In the haunting Molly Sweeney, the “blind” lead the blind into darkness

Photo by Michael Brosilow

If I say that Irish Theatre of Chicago’s new production of Brian Friel’s Molly Sweeney is an absolutely beautiful one, someone is going to wonder what the heck I’m talking about. For starters, this is a play that takes place on an abstract, amorphous gray set (courtesy of Jessie Baldinger) upon which the show’s three characters, who never interact, speak in a series of overlapping monologues. How could this possibly be described as “beautiful”? Yet I will stand by my statement: this play is beautiful in the way that it drives us to the core of Friel’s characters and lovely language as well as in the ironic way it depicts the main character, who is blind, as the only one who can actually “see.”

The sense of sight looms large in this play about a woman, blind from the age of ten months, whose new husband—an unemployed man whose love of reading makes him the kind of autodidact that you see frequently online, certain that they have found something more significant and true than anything any expert says—talks both her and a reluctant disgraced ophthalmologist into a surgery that may restore sight and make her life oh so much better because…seeing. Neither man thinks to ask whether seeing is in any way important to her or to her happiness. If they did, they might notice that Molly is an amazingly well-adjusted, almost preternaturally happy person who spreads her warmth and happiness to everyone she knows. When both of them—but notably not Molly herself—argue that she has nothing to lose, it is instantly clear that they don’t get it. “Seeing is not understanding,” we are told, and these self-important men—one who desperately wants to restore the good opinion of his peers and the other who believes he knows better than his wife what she needs—prove the point again and again.

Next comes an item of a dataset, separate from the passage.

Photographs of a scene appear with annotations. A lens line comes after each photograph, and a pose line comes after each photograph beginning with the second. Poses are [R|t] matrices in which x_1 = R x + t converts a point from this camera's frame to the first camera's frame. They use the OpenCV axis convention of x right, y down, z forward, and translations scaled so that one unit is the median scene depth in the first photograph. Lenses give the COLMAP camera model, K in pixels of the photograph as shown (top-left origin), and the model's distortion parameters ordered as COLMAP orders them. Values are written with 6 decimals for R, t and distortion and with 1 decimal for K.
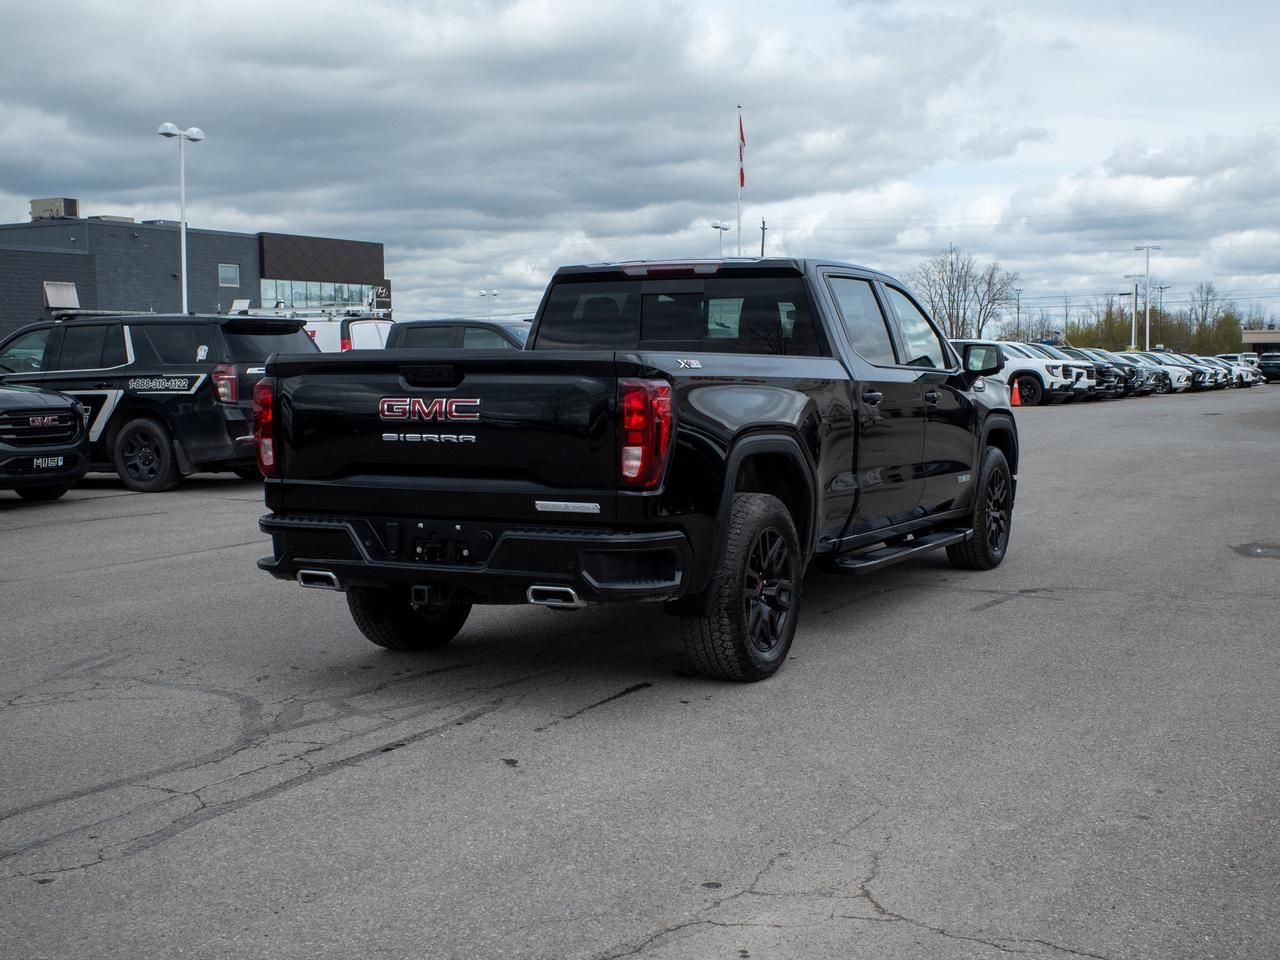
lens RADIAL K [[1617.4, 0, 679.5], [0, 1617.4, 569.0], [0, 0, 1]] dist [-0.064528, 0.062418]
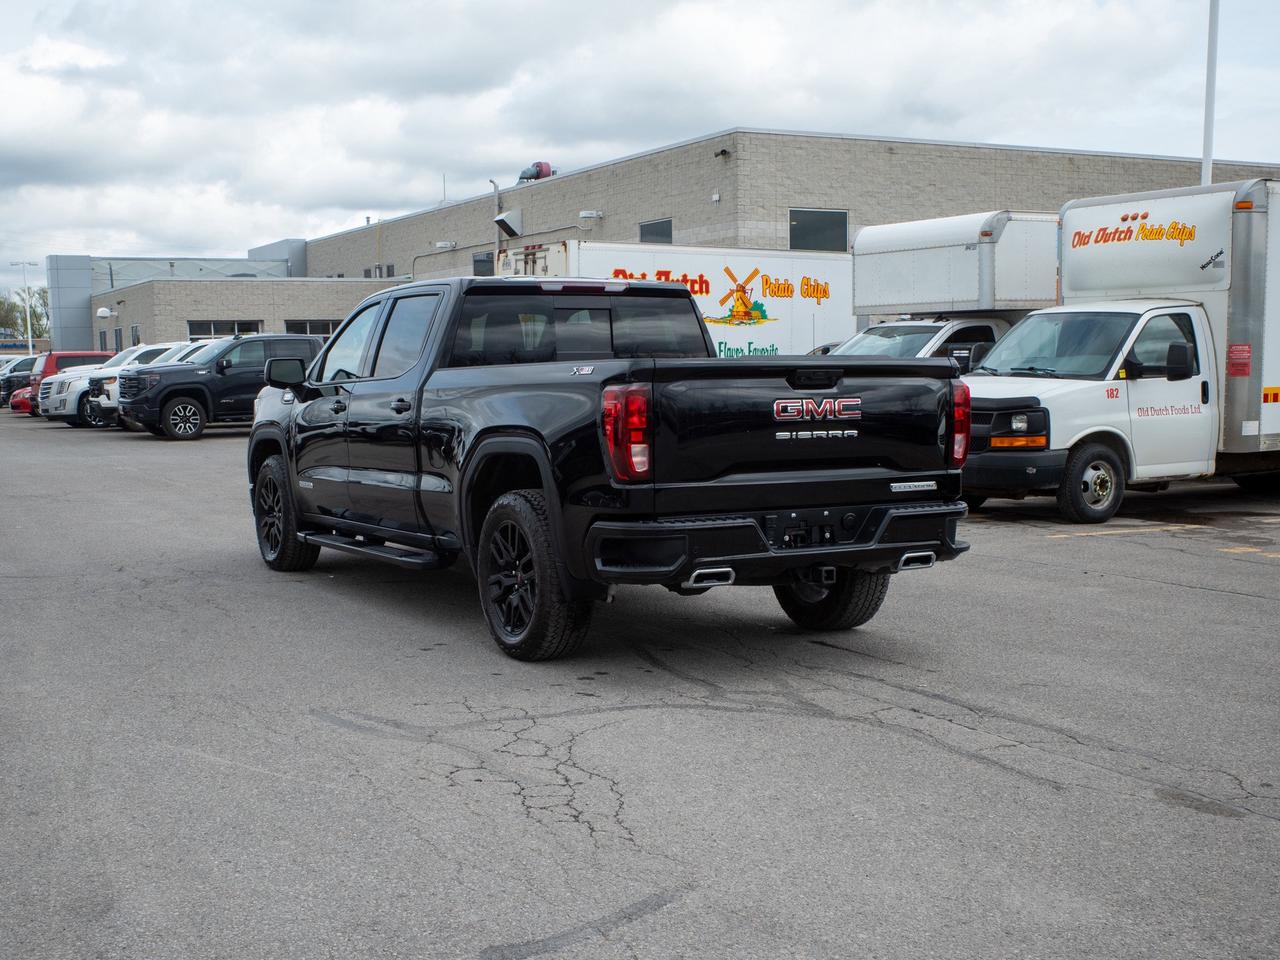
lens RADIAL K [[1569.2, 0, 634.8], [0, 1569.2, 582.1], [0, 0, 1]] dist [-0.058304, 0.049201]
pose [[0.588075, -0.110105, 0.801277, -1.103165], [0.112760, 0.992177, 0.053580, -0.052011], [-0.800907, 0.058843, 0.595890, 0.458383]]
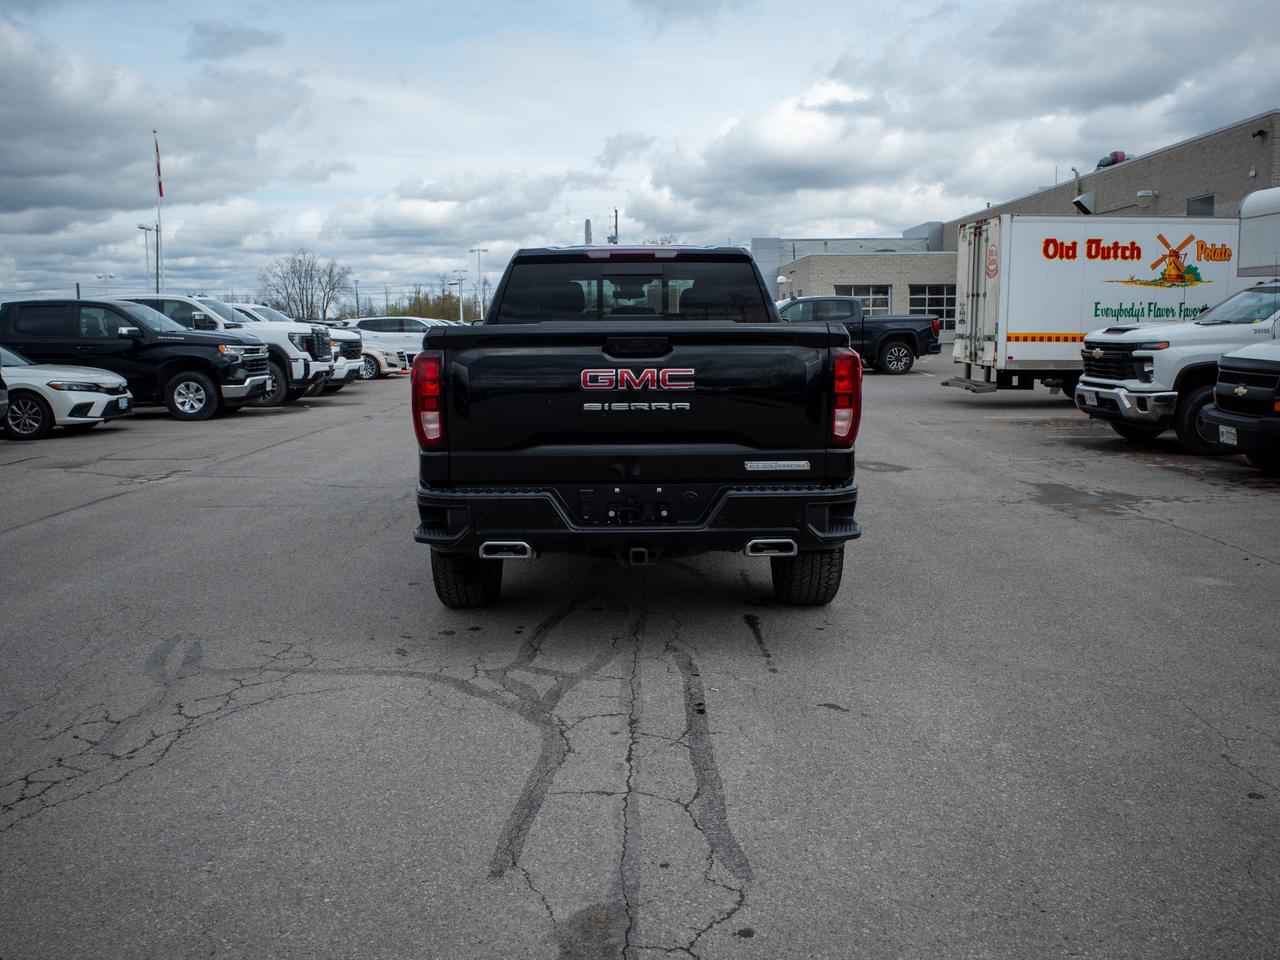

Director Siiri Scott guides the highly internalized structure of this monologue play with great care and attention to the often misguided beliefs of its characters. Each of them is extremely clear about who they are and how they see themselves, and Scott adds nothing overt to indicate her own opinions…but that wonderful gray blob of a set, so beautifully lit by Smooch Medina, is so purposeful a recreation of the world as the newly “sighted” Molly perceives it that it is hard not to understand her internal conflict and the way she has become a victim of these two, both of whom tell themselves they are doing what is best for her.

Molly is played by Carolyn Kruse, who uses physical stance, facial expression, wandering hands, and unfocused eyes to get the blindness across in a natural, unobtrusive way. What we glean immediately, and every time she speaks, is the fact that her blindness, far from the impediment to happiness that sighted people might believe, is not holding her back at all. She is an effusive, ebullient, joyful soul. She “sees” with her other senses. She can distinguish flowers from each other by touch and smell even if she cannot precisely know what they look like…though in actuality her senses do compensate her vision to the extent that, when she finally can sort of see, she can almost immediately tell which color is which. It is in this phase, though, when the doctor has deemed the operation a “success,” that Kruse (though not her character) really shines. As Molly slowly realizes that “seeing is not understanding,” she retreats further and further into herself, losing friends as her sanity seems to slip away. Kruse, who is so wonderful playing the exuberant Molly, takes herself to opposite extremes to give us the result of all of this undesired manipulation.

As Mr. Rice, the disgraced, divorced, broken, alcoholic ophthalmologist, Robert Kauzlaric at first comes off as extremely distant. He lives within himself, befitting someone who has fallen so far from the lofty expectations he once had. Gradually, though, he warms to Molly as he begins to convince himself that, yes, maybe he really can do this thing that has been accomplished only twenty times in recorded history. From scene to scene, Kauzlaric allows us to witness the possibilities opening within him, surging despite his own cautionary experiences, and taking over. It’s easy to comprehend why he lets it happen: hope is tantalizing to someone on the bottom, and it is Rice, not Molly, who has “nothing to lose” here.

Molly’s new husband, know-it-all Frank (Matthew Isler), has enough of the blarney about him that he is actually able to convince himself that he knows best. (In this way, he resembles a lot of contemporary politicians and pundits.) Although Rice finds him utterly annoying, he does manage to convince the doctor to do what he wants, just as he has convinced himself that it will be the best thing for Molly. This is a character that might have been difficult to like, but Isley endows him with a humanity that helps us to understand why Molly finds him interesting and allows his dream to overtake her life.

At some point, it becomes clear to the audience members that the three characters’ intertwining monologues have diverged: details and events no longer line up, and it becomes impossible to know whose version of reality—if any of them—is the truth. When we can no longer trust our senses, Friel’s play twists in on itself to show that understanding and reality are filtered through each person’s mind…and that this has nothing at all to do with seeing.